İstiğfar her vakit söylenebileceği gibi Kuran -ı Kerimin bize tavsiye ettiği vakit ise; imsak vaktinden evvelki vakit olan seher vaktidir: Onlar sabırlı, imanlarında sadık ve samimî, Allah’ın huzurunda itaatla divan duran, mallarını hayırda harcayan, seher vakitlerinde Allah’tan af dileyen müminlerdir. (Ali İmran 17)

“Seher vakitleri istiğfar ederlerdi.” Ayeti de buna işaret etmektedir.  (Zariyat; 18)

Beş vakit namaz, istiğfar için önemli bir zemin ve fırsattır.

Farz namazların arkasından üç kere af talebinde bulunmak sünnettir. İnsanın, Allah’a en yakın bir konuma ulaştıktan ve O’nun en sevdiği bir ibadeti icra ettikten sonra istiğfar etmesinin farklı hikmetleri olabilir.

Birincisi, insanın kendisini namaza verememesi, ilâhî huzurun atmosferine giremeyerek hâlâ kendi dünyasında dolaşması. Efendimizin Miraç’ta duyduğu mânâları duyma peşinde koşması gereken bir insanın, kendisine takılması, laubali tavırlar takınması istiğfar etmeyi gerektirir.

İkinci olarak, namaz, Cenâb-ı Hakk’a yapılan tazarru ve niyazların hora geçtiği bir mevki olduğundan, onun ardından yapılan duaların ayrı bir kıymet ve makbuliyeti vardır. Dolayısıyla böyle bir makamda Cenâb-ı Hakk’a teveccüh edilip günahlardan arınma ihtiyacının O’na arz edilmesi adına; üç defa “Estağfirullah” denilmesi Efendimiz (sallallâhu aleyhi ve sellem) tarafından tavsiye edilmiştir. (Müslim, mesâcid 135)

Aziz Müminler! 

İstiğfar, tahrip edilen mahiyeti yeniden restore ettiği gibi, aynı zamanda şerre karşı eğilim gücünün de kökünü keser. Zira sürekli istiğfar eden ve sürekli arınan bir insan, yeni bir günaha davetiye çıkaracak günah zeminini de ortadan kaldırıyor demektir. İnsanı küfre yaklaştıracak günahlardan kurtulma ve kalbde oluşan lekeleri silme ancak istiğfarla mümkün olur.

++++++++

* **Görevler**:
a) İstiğfar üzerine metinden "İstiğfar her vakit" ifadesinden "(Ali İmran 17)" ifadesine kadar olan kısmı aynen kopyalayın.
b) İstiğfar üzerine metni iki cümleyle özetleyin.

++++++++

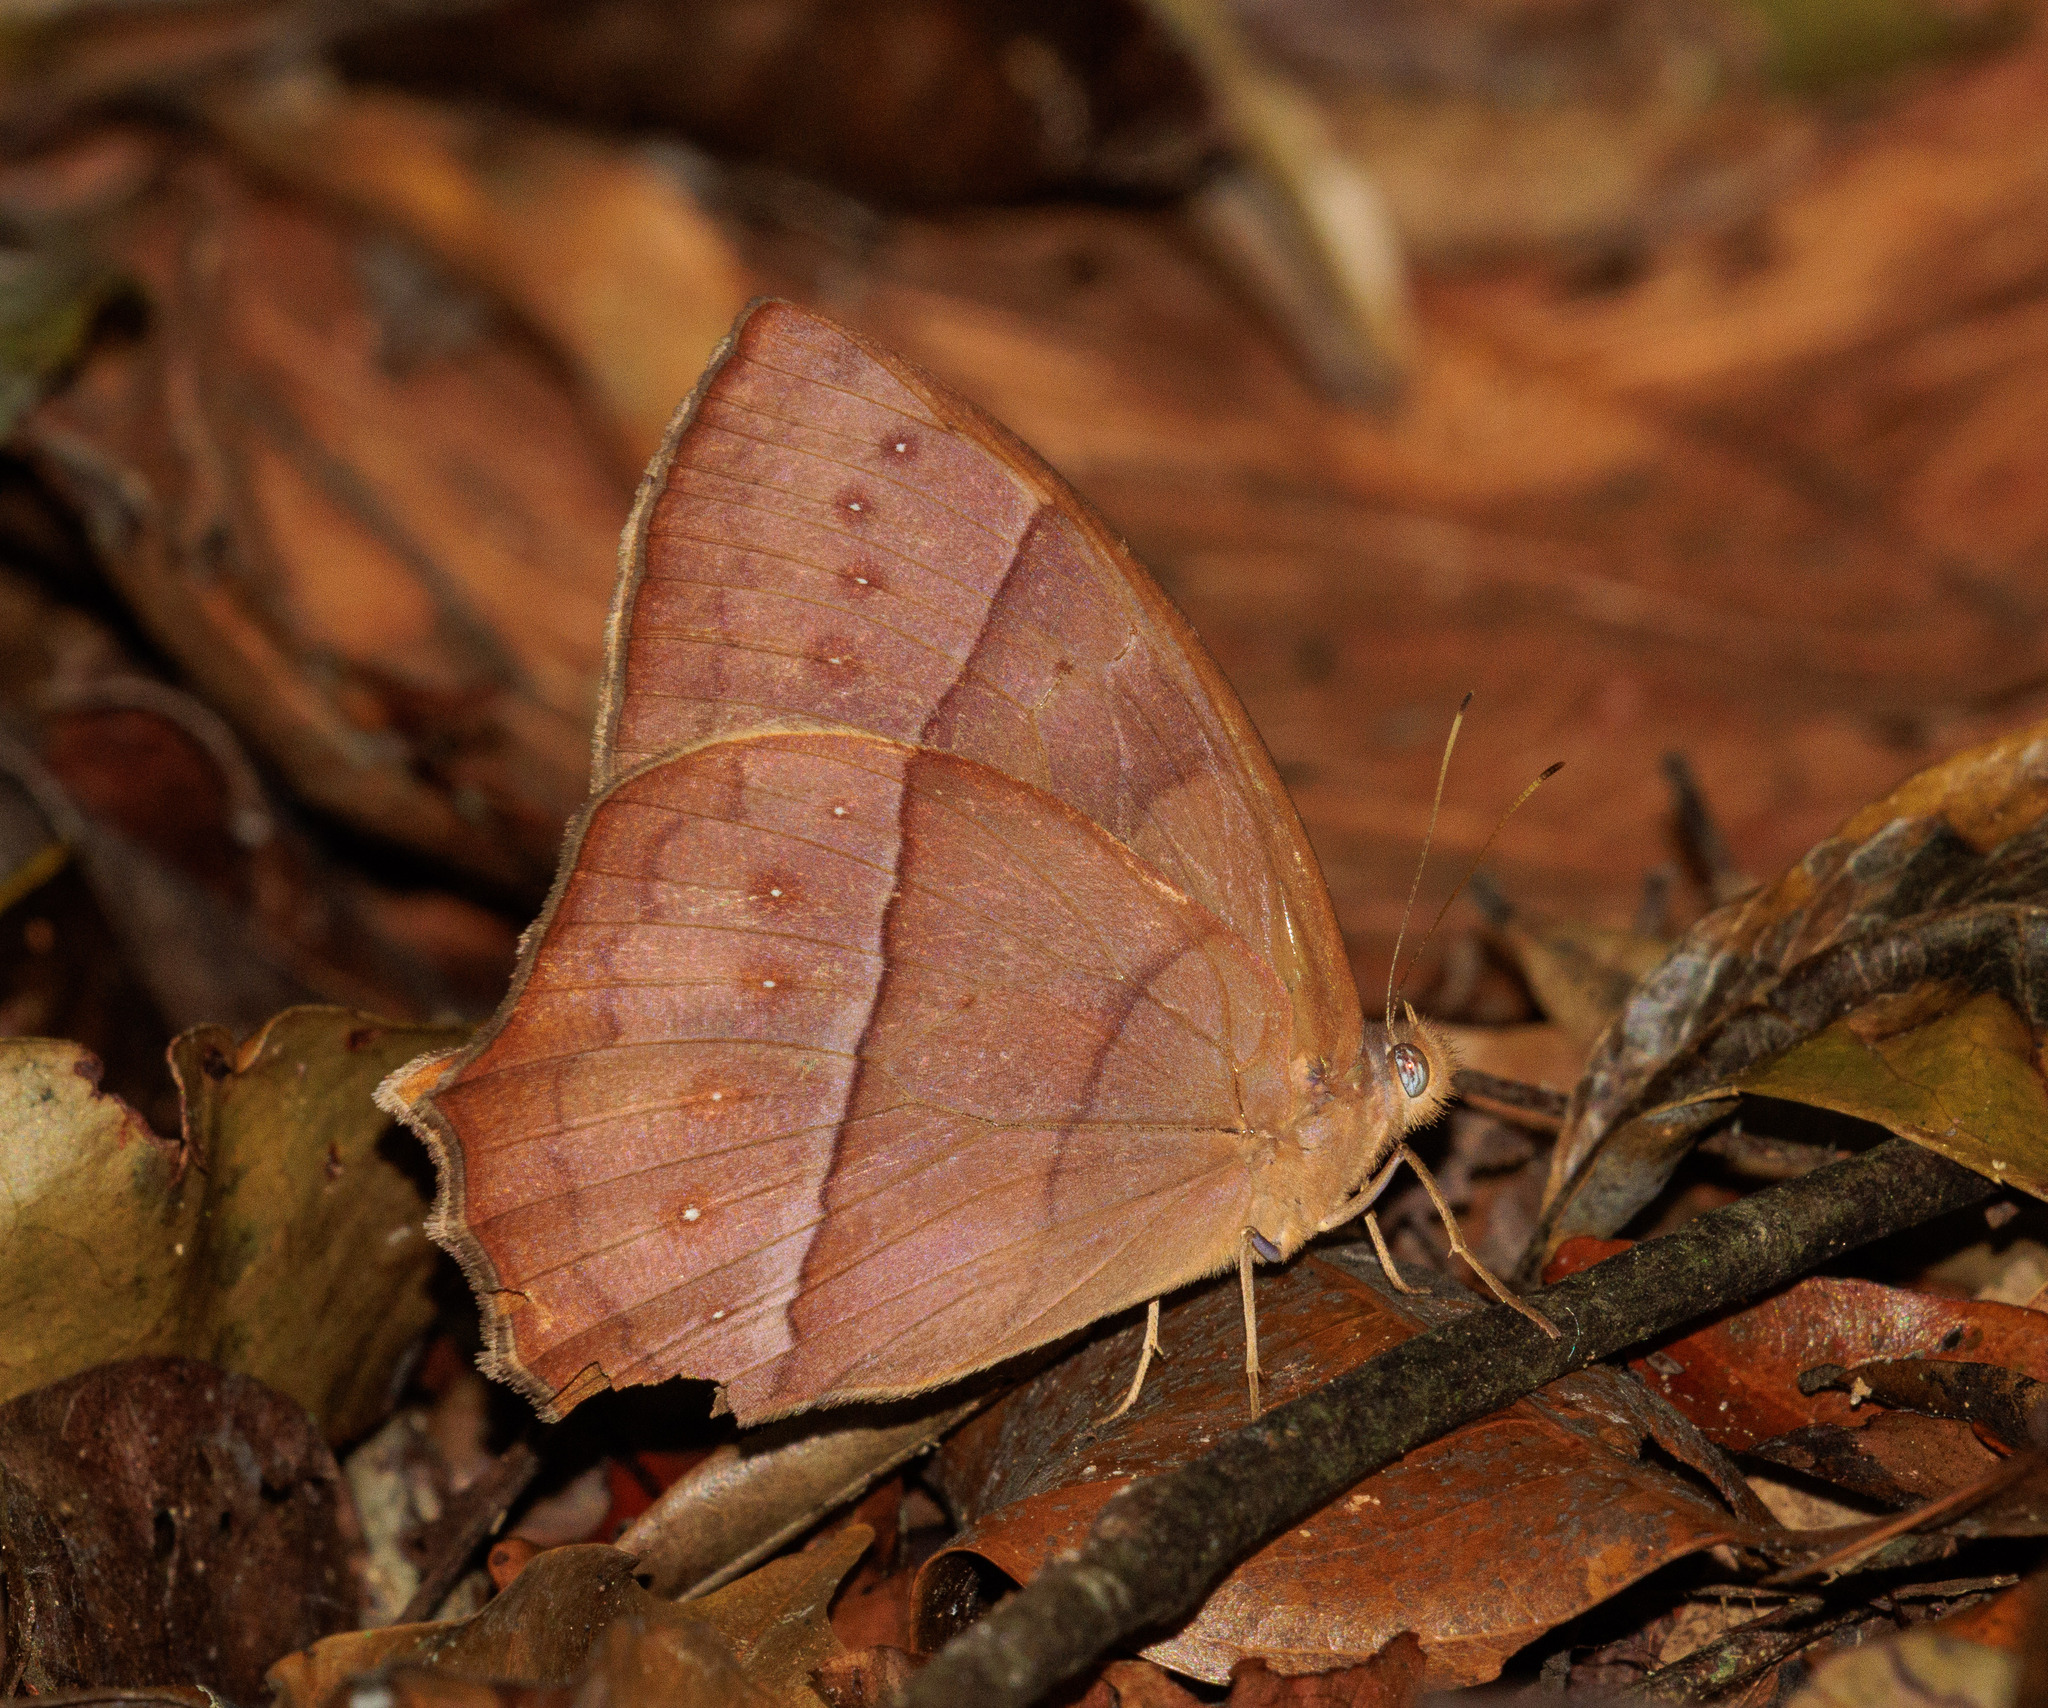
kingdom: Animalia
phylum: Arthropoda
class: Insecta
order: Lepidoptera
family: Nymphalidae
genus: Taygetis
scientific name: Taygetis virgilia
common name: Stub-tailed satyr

++++++++

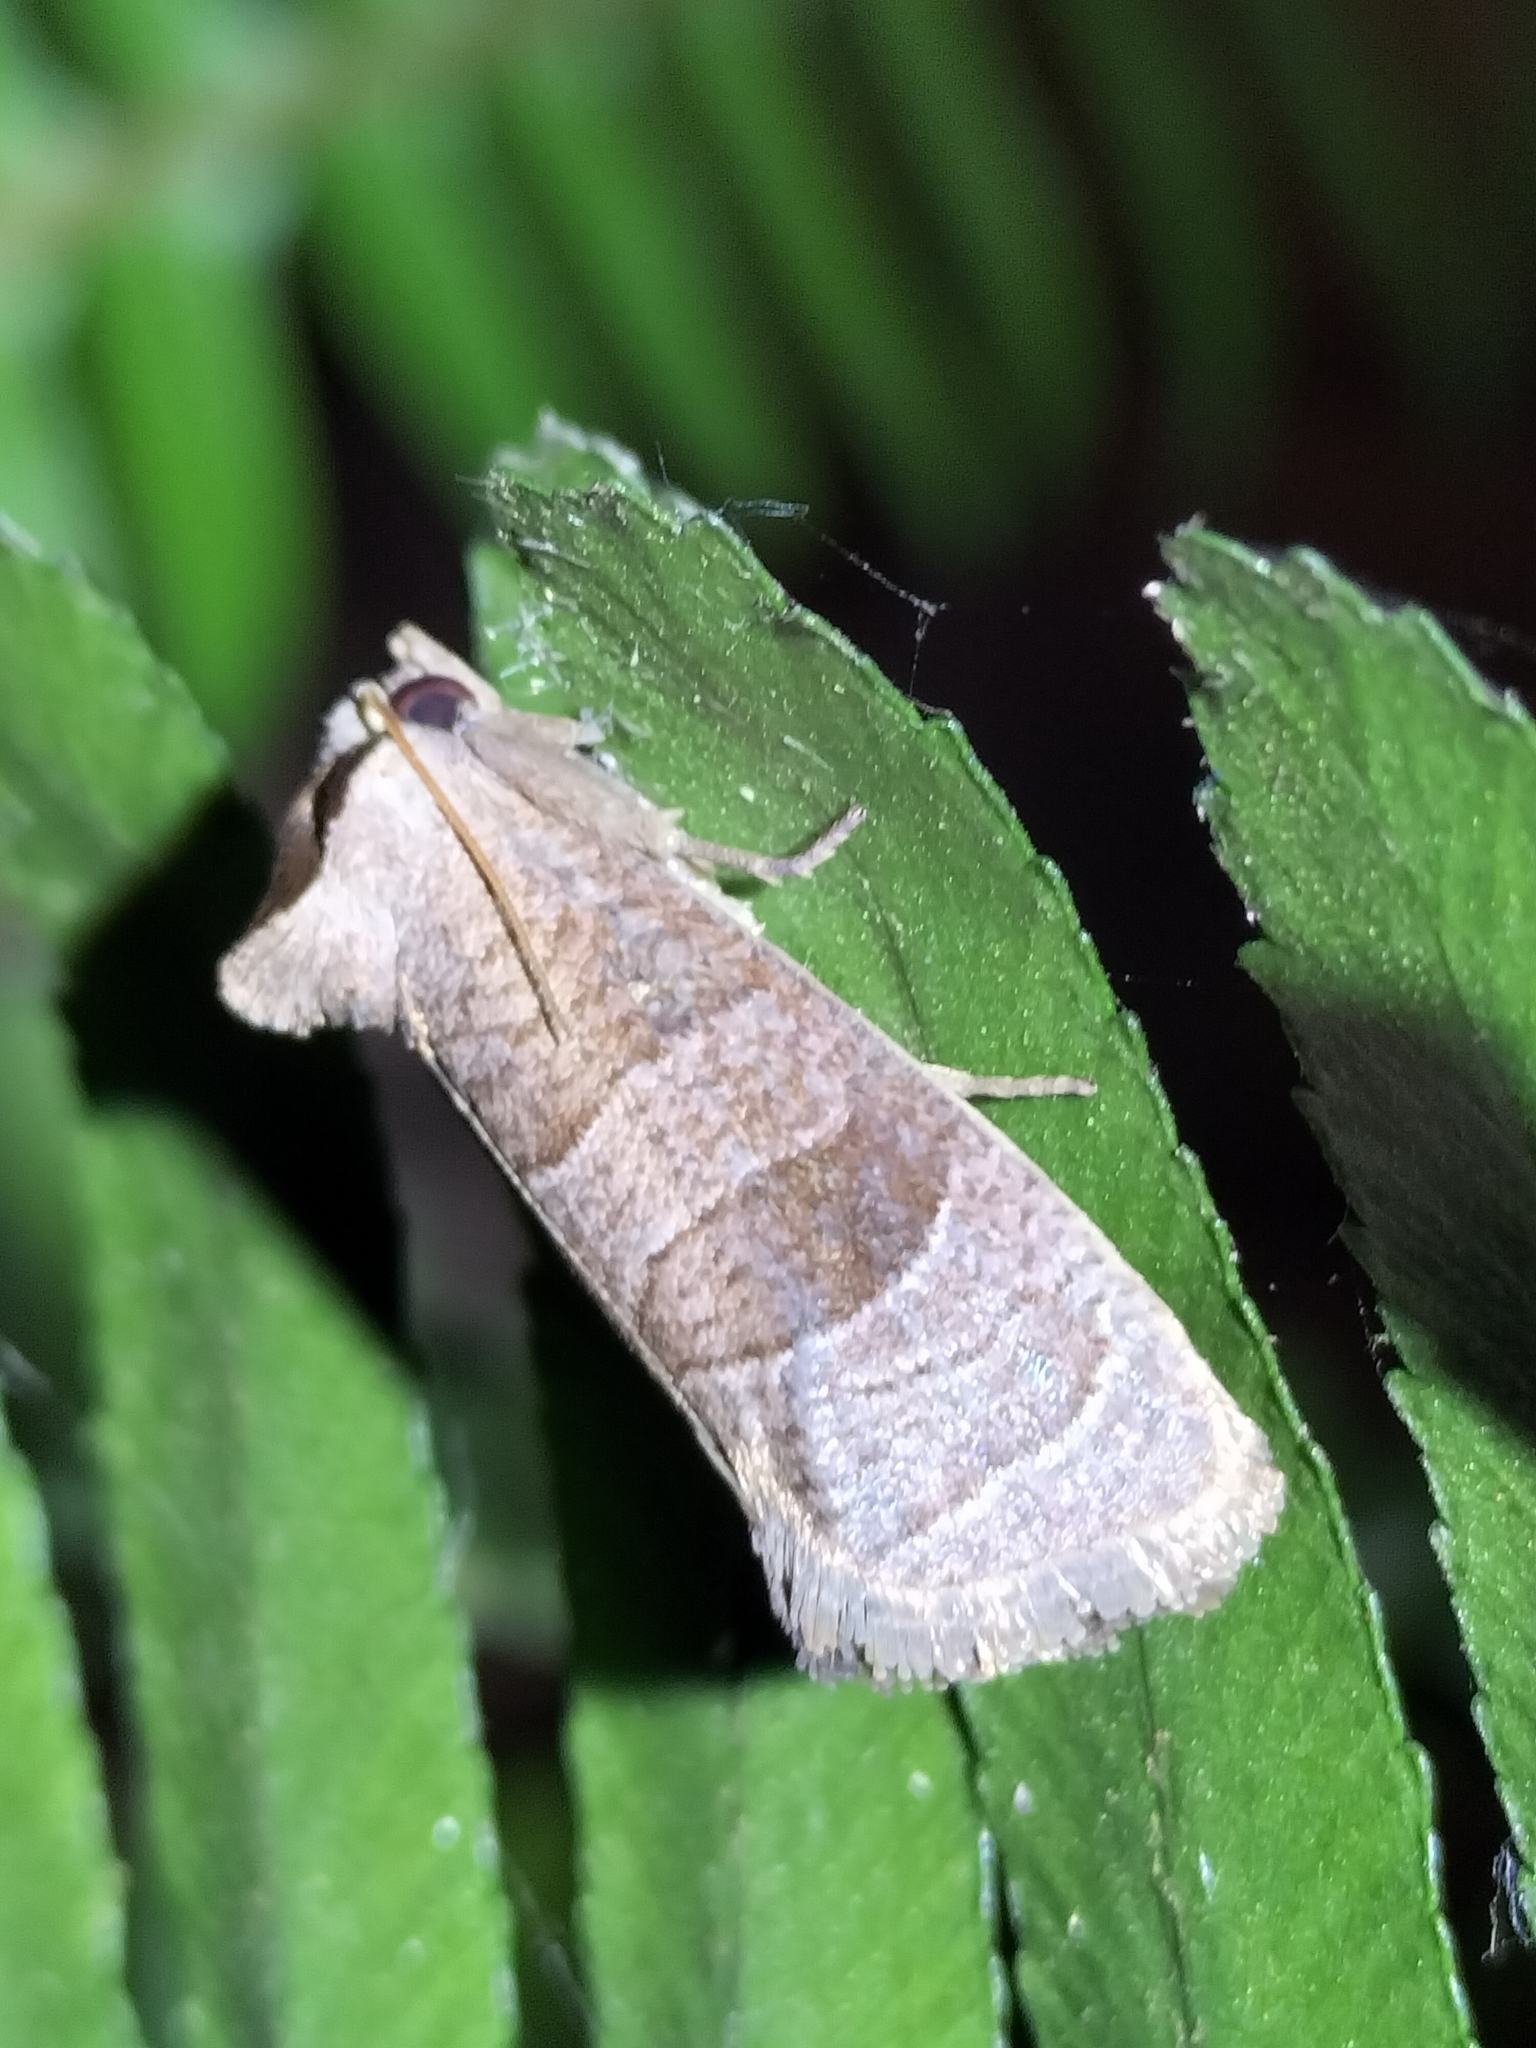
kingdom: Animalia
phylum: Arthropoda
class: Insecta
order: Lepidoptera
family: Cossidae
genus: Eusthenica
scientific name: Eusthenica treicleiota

++++++++

* **Görevlere Göre Cevaplar**:
a)
İstiğfar her vakit söylenebileceği gibi Kuran -ı Kerimin bize tavsiye ettiği vakit ise; imsak vaktinden evvelki vakit olan seher vaktidir: Onlar sabırlı, imanlarında sadık ve samimî, Allah’ın huzurunda itaatla divan duran, mallarını hayırda harcayan, seher vakitlerinde Allah’tan af dileyen müminlerdir. (Ali İmran 17)

b) İstiğfar her vakit söylenebilir, ancak Kuran-ı Kerim'in tavsiye ettiği vakit seher vaktidir; beş vakit namaz da istiğfar için önemli bir fırsattır ve farz namazların ardından üç kez af talebinde bulunmak sünnettir. İstiğfar, tahrip edilen mahiyeti yeniden restore eder ve şerre karşı eğilim gücünün kökünü keser; kalpte oluşan lekeleri silmek de ancak istiğfarla mümkün olur.